* Required work
Please output each line of the data exactly as it appears.
————
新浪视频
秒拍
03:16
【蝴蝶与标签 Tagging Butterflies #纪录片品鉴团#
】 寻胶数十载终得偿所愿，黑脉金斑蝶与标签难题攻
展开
————
* Solved exercise
新浪视频
秒拍
03:16
【蝴蝶与标签 Tagging Butterflies #纪录片品鉴团#
】 寻胶数十载终得偿所愿，黑脉金斑蝶与标签难题攻
展开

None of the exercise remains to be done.